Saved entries
■ ■ ■ ■ ■ ■ ■
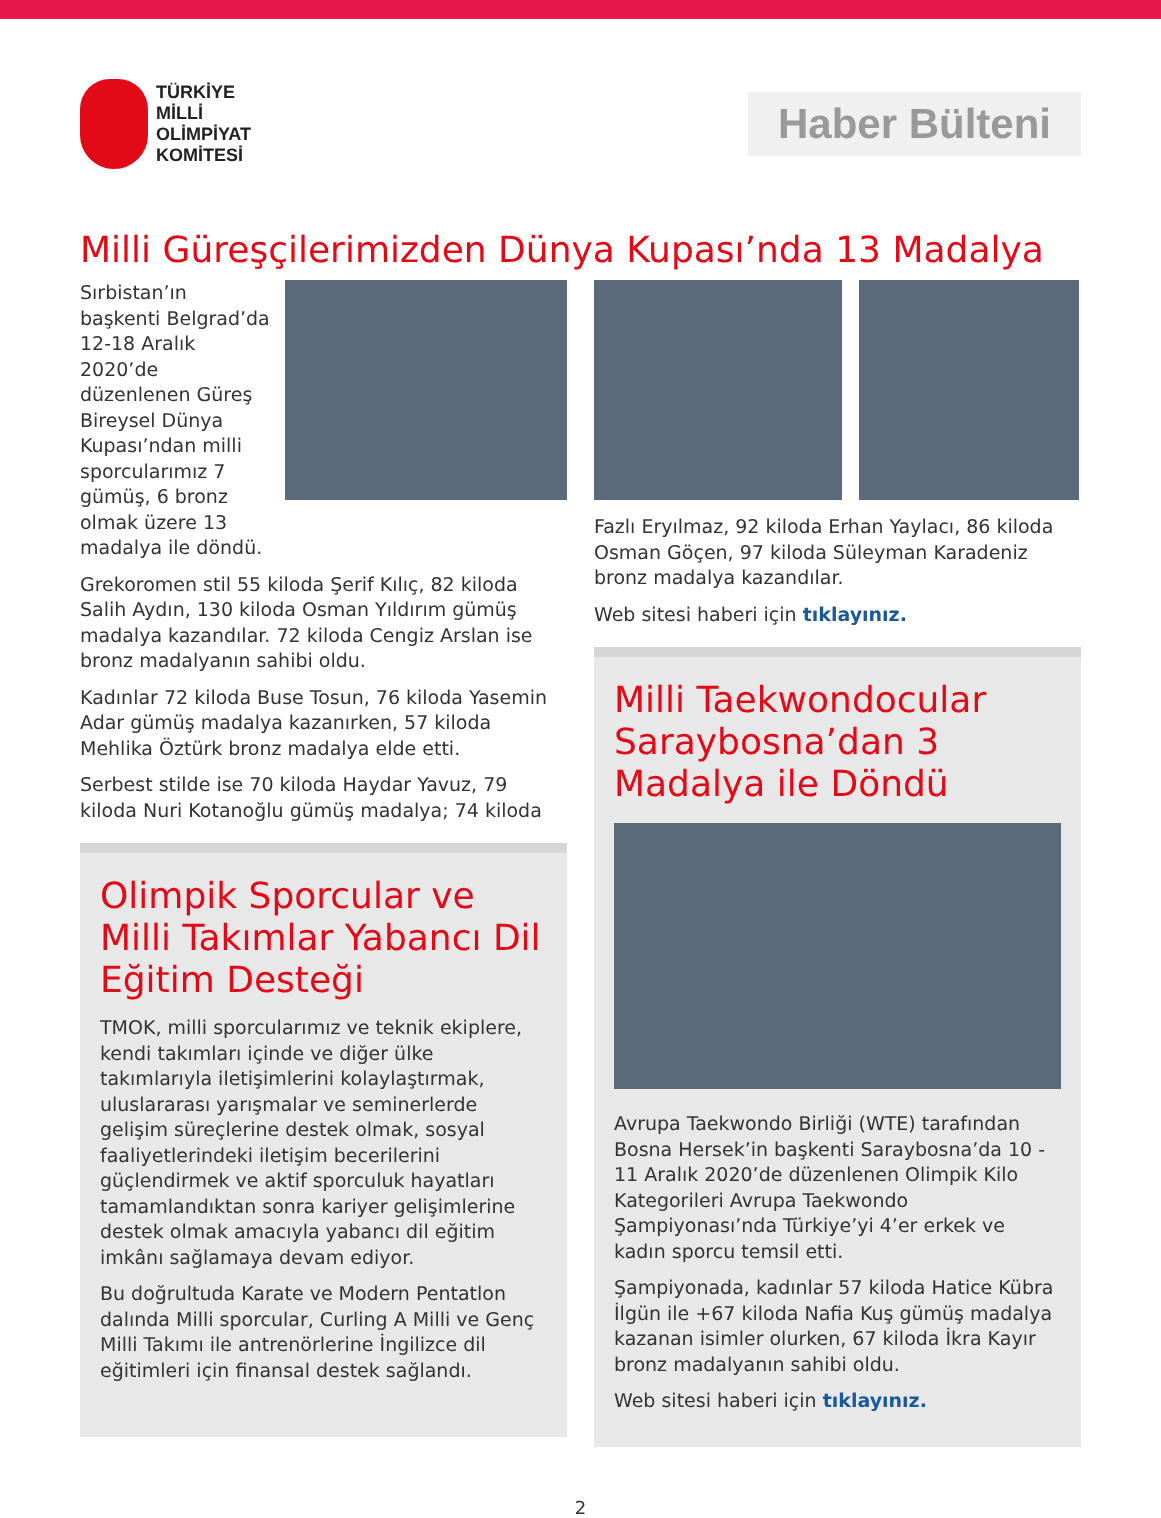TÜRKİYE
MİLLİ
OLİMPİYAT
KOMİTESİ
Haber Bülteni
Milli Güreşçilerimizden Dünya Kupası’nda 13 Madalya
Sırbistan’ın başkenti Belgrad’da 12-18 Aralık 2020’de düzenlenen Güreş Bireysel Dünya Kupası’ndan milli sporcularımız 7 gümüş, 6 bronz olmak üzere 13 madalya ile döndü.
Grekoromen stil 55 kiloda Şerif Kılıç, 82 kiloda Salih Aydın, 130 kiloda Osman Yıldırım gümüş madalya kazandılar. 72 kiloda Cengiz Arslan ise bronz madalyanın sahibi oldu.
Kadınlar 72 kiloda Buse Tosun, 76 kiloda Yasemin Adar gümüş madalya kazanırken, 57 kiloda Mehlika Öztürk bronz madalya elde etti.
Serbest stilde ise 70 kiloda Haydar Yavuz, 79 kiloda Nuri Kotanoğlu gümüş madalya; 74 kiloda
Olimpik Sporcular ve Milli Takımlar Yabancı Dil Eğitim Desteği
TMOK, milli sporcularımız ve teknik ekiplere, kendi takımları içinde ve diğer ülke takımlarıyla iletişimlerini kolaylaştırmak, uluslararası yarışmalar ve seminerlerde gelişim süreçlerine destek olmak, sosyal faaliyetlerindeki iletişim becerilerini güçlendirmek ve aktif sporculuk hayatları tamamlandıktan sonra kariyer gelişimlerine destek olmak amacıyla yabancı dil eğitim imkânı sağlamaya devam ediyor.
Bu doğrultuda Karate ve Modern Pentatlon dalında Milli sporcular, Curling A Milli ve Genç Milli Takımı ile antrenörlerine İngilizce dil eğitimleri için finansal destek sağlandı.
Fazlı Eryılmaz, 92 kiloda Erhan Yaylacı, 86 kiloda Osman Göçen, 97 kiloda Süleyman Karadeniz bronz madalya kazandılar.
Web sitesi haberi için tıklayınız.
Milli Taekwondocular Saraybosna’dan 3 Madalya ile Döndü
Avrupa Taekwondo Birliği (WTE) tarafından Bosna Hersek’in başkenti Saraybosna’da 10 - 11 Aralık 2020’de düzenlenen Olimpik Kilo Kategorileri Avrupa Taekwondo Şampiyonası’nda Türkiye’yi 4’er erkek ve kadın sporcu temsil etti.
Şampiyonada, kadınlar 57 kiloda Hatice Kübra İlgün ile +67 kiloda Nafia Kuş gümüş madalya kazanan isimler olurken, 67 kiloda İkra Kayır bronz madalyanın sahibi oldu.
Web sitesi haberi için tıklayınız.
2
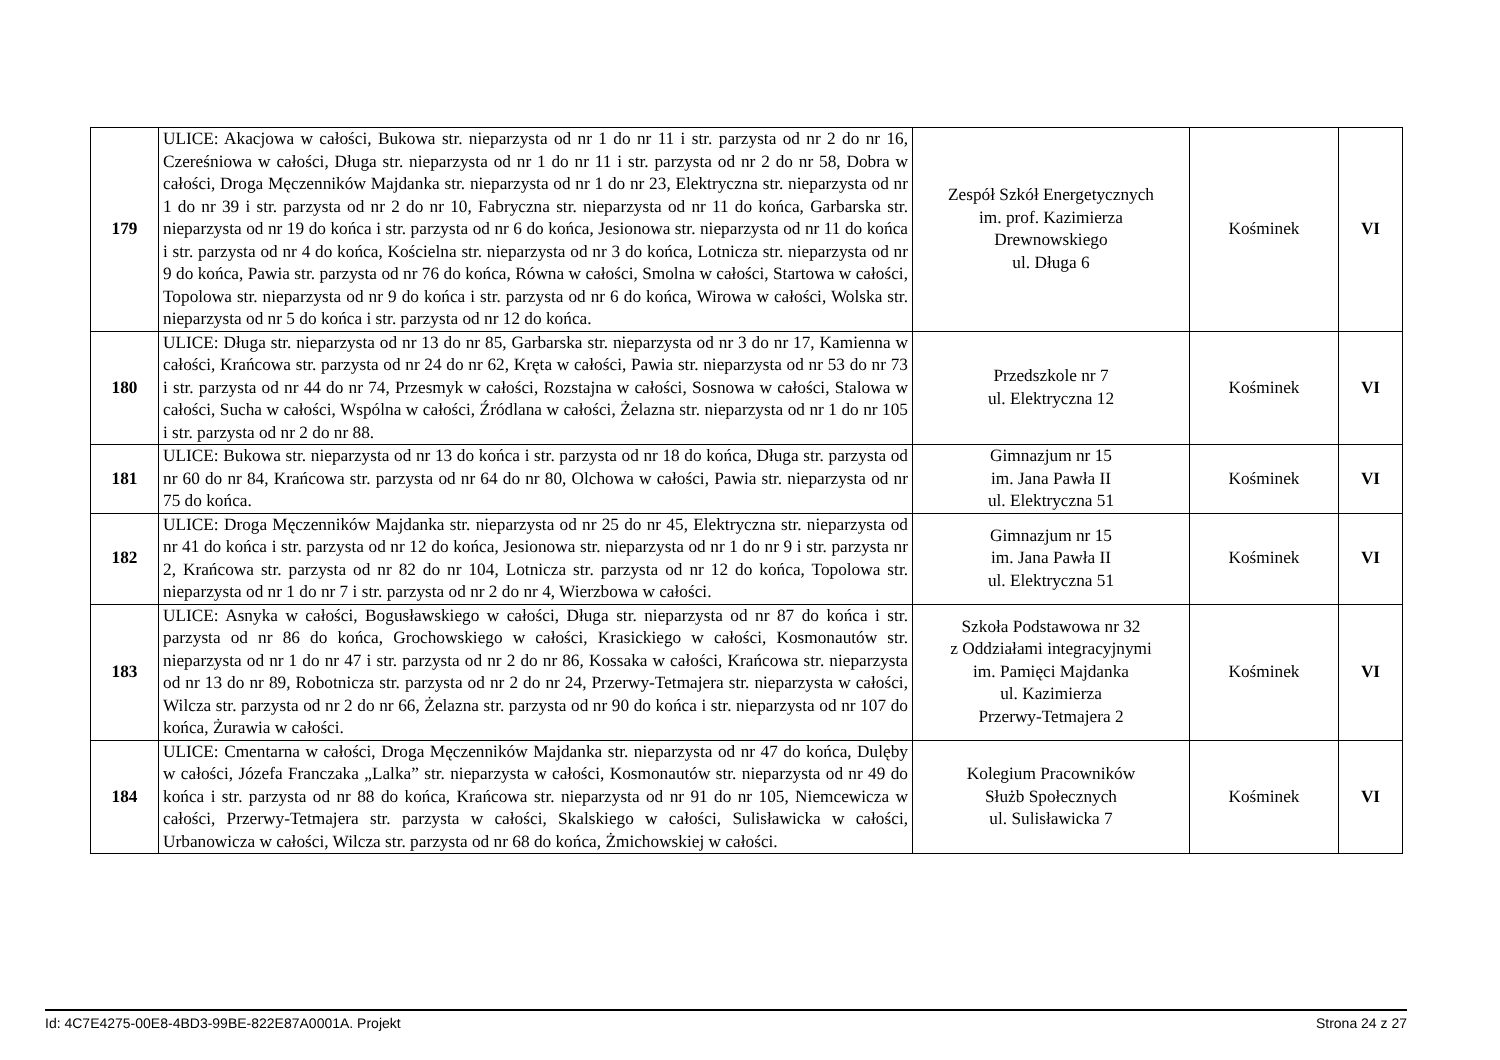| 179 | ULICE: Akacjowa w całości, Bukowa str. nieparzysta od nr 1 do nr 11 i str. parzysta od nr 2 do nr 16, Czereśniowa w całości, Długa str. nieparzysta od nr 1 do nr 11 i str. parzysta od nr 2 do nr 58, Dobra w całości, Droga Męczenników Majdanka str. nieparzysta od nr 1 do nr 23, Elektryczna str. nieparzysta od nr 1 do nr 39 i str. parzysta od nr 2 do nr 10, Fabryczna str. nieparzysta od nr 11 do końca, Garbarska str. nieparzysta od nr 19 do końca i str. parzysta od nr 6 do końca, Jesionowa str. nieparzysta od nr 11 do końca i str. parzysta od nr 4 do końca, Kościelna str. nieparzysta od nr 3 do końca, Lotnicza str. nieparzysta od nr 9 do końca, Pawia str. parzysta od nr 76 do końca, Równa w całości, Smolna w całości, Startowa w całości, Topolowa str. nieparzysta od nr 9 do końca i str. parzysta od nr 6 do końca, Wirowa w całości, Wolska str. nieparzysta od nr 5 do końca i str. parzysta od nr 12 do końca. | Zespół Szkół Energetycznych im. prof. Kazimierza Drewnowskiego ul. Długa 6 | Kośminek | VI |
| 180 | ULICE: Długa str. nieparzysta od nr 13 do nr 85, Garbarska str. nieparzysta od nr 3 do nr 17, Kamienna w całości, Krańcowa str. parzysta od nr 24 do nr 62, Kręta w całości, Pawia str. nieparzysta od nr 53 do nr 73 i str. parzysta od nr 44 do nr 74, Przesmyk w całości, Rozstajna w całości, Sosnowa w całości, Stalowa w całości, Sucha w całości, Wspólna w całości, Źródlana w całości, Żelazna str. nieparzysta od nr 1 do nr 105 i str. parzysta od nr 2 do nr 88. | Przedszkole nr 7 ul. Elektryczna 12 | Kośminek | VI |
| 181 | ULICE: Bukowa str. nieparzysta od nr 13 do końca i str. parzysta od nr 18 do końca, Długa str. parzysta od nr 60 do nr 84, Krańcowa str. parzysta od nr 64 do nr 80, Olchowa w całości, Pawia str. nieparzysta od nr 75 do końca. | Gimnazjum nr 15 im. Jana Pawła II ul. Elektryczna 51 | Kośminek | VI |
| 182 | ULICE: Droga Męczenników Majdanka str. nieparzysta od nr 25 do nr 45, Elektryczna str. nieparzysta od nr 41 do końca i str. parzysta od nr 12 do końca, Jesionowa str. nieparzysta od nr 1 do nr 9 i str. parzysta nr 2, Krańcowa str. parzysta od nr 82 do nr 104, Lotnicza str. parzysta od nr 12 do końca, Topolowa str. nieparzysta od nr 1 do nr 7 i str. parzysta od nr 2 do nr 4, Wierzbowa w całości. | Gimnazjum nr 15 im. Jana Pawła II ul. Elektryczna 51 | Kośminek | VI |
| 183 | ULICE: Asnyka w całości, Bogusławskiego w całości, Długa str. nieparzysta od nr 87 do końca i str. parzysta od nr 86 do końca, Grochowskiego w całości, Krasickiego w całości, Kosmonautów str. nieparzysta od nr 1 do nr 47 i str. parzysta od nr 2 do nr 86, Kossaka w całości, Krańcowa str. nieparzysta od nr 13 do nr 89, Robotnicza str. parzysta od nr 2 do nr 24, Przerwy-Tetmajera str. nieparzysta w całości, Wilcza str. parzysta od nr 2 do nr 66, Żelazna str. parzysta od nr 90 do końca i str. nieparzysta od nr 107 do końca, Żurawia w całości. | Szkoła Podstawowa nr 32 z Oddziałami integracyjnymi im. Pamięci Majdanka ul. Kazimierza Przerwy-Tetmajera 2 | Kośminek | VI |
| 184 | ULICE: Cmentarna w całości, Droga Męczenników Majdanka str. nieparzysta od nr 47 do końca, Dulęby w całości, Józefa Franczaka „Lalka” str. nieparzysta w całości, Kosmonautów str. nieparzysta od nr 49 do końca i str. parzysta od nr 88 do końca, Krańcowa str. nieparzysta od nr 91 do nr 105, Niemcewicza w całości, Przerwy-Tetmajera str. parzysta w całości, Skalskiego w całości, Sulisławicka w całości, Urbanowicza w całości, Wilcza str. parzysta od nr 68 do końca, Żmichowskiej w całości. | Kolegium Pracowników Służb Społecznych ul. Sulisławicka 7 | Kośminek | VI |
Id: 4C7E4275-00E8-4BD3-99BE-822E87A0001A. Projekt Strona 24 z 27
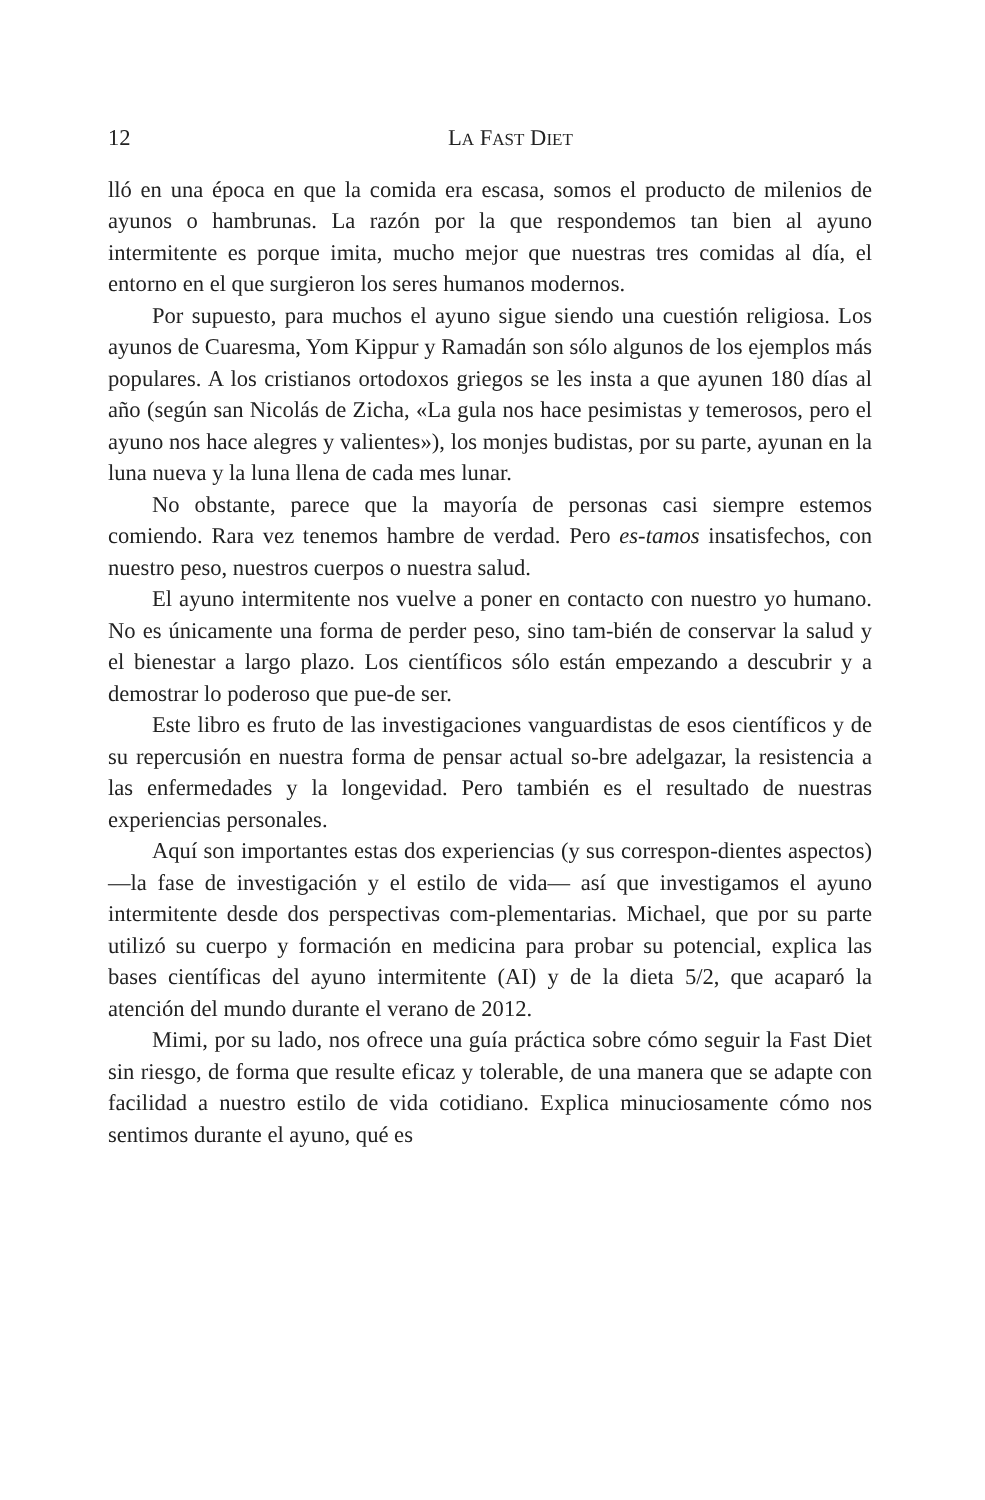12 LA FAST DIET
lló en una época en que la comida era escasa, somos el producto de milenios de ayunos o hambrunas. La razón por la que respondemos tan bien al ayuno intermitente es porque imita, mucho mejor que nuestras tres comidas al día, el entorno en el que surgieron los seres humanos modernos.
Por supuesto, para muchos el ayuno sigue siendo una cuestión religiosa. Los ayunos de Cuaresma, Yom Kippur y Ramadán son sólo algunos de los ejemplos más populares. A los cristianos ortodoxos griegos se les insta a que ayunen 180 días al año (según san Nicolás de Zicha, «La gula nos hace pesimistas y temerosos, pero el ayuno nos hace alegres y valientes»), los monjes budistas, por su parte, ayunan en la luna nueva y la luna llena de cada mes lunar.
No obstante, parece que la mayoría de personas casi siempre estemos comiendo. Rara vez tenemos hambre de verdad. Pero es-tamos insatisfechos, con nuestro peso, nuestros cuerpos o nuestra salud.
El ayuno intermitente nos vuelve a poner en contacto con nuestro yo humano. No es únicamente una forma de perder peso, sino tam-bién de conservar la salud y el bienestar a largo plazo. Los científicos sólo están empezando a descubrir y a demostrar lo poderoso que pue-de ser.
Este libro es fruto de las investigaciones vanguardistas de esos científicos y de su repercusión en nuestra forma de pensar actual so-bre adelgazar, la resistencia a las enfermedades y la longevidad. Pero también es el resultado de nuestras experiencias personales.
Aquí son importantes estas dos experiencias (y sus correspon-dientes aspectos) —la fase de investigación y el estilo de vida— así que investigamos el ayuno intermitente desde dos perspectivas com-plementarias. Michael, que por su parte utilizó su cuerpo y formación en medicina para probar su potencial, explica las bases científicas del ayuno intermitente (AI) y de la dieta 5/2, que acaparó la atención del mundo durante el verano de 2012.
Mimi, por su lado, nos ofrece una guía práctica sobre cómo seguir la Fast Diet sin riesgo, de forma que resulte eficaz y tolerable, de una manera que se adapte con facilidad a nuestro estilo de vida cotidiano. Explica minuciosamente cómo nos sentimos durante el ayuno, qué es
■ ■ ■ ■ ■ ■ ■
Nothing but the lines from the first line of the data through the line with "Sırbistan’ın başkenti Belgrad’da" belongs in the answer, copied exactly and without pictures.

*SOLUTION FOR THIS EXERCISE*:
TÜRKİYE
MİLLİ
OLİMPİYAT
KOMİTESİ
Haber Bülteni
Milli Güreşçilerimizden Dünya Kupası’nda 13 Madalya
Sırbistan’ın başkenti Belgrad’da 12-18 Aralık 2020’de düzenlenen Güreş Bireysel Dünya Kupası’ndan milli sporcularımız 7 gümüş, 6 bronz olmak üzere 13 madalya ile döndü.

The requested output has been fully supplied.